Dalam beberapa dekade negara-negar berkembang NIE, mampu bersaing dengan


negara-negara yang lebih dulu maju, seperti tampak pada Korea Selatan yang mampu bersaing
di seluruh dunia. Strategi globalisasi yang dilakukan, membawa chaebol Korea untuk memiliki
pabrik-pabrik di AS, Eropa dan Asia yang memproduksi TV, VCR, microchip, mobil, dan alat-
alat rumah tangga dengan penjualan total $ 71 mliar th 1996.

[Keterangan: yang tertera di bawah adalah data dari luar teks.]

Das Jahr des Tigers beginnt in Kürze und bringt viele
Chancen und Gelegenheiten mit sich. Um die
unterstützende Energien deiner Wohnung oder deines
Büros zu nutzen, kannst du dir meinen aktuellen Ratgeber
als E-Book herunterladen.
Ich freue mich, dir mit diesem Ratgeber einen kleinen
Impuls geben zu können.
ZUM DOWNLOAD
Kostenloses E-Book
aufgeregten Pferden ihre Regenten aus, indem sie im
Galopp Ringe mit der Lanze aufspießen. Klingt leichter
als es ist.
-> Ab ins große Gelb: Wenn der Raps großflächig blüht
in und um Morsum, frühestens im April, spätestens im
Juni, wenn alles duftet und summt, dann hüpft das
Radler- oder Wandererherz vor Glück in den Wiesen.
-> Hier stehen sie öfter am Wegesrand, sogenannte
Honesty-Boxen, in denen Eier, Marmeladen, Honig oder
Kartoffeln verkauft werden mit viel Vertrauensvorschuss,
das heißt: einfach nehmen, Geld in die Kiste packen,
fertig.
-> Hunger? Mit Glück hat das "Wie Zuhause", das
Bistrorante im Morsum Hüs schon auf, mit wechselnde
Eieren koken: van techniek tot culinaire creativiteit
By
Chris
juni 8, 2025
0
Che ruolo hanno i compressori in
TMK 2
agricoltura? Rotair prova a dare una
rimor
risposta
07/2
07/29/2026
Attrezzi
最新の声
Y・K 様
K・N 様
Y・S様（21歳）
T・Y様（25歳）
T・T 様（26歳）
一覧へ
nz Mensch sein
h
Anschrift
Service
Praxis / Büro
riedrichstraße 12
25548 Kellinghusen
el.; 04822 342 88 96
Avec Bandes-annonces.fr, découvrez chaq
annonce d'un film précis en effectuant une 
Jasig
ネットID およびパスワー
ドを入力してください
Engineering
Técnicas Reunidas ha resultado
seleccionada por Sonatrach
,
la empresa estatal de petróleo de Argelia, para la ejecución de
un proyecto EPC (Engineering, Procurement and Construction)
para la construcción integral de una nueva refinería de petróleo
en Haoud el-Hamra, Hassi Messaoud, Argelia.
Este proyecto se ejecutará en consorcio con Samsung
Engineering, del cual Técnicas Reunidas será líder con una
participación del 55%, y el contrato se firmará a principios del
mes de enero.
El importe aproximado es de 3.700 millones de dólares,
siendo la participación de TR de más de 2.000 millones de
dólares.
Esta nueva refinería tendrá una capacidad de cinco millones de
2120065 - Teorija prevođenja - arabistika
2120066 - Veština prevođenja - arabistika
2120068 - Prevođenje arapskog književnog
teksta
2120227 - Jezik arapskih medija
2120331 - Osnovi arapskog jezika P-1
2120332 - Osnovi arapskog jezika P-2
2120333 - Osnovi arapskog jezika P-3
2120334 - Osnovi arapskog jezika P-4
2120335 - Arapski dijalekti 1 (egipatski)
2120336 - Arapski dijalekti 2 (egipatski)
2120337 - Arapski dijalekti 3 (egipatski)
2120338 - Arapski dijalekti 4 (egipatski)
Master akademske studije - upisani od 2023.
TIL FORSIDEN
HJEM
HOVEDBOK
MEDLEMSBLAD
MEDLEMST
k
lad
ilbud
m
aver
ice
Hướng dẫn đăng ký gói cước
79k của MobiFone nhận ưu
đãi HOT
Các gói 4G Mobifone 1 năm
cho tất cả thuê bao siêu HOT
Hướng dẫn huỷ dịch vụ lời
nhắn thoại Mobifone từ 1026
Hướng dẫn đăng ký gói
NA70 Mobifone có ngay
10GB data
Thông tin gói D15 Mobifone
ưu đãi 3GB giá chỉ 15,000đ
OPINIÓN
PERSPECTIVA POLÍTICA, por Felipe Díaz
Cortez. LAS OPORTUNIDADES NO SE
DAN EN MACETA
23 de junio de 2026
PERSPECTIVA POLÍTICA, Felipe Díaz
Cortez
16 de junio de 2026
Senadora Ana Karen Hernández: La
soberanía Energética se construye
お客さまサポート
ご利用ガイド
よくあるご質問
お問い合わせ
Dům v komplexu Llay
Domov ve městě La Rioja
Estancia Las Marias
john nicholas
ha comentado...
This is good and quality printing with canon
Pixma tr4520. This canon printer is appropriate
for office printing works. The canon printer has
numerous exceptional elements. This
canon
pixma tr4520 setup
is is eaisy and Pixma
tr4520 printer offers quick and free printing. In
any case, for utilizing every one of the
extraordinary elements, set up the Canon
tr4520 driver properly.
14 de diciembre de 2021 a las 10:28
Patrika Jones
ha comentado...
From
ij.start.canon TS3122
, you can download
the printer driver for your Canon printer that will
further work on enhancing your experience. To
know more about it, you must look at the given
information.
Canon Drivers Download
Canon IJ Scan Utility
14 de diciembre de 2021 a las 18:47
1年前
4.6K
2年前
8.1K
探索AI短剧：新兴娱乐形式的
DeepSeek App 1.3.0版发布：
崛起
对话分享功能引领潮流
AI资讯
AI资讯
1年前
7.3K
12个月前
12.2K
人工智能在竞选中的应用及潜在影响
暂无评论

Negara-negara lain dari NIE, seperti Singapura dan Hongkong, juga mulai memasuki
pasar dunia dengan memanfaat investasi yang ditanam di negara tetangganya serti Cina,
Muangthai dan Indonesia, dengan biaya murah, sehingga mampu bersaing di pasar=pasar AS
atau Eropa.

B. Analisa Kekuatan Kompetitif.

Dalam penelitian yang dilakukan terhadap 100 perusahaan Amerika terbesar th 1997, oleh
The Futures Group, menemukan sebagian besar (82%) perusahaan dengan pendapatan $ 10 miliar,
mempunyai sistim intelejen yang terorganisasi. Sistim ini untuk menganalisis pesaing dengan
informasi kompetitif yang diperolehnya. Pengumpulan informasi persaingan telah dilakukan sejak
lama, tetapi saat ini mereka melakukan analisis pesaing, karena 2 hal:

(1) Persaingan yang meningkat telah menciptakan kebutuhan akan suatu pengetahuan mengenai
kegiatan para pesaing,
(2) Perusahaan hendaknya mempunyai sistim intelejen pesaing (competitor intelegence system-
CIS).

Selain itu banyak perusahaan di dunia yang mempekerjakan seorang konsultan spesialis analisa
pesaing untuk menyediakan informasi.
Sumber-sumber Informasi Kompetitif.

1. Lima sumber informasi mengenai kekuatan,kelemahan,ancaman dan pesaing perusahaan


didalam perusahaan,
2. bahan-bahan publikasi, termasuk basis data komputer,
3. para pemasok/pelanggan,
4. karyawan-karyawan pesaing,
5. observasi langsung.

Semua sumber informasi ini telah digunakan oleh industri-industri di AS dan negara-negara lain.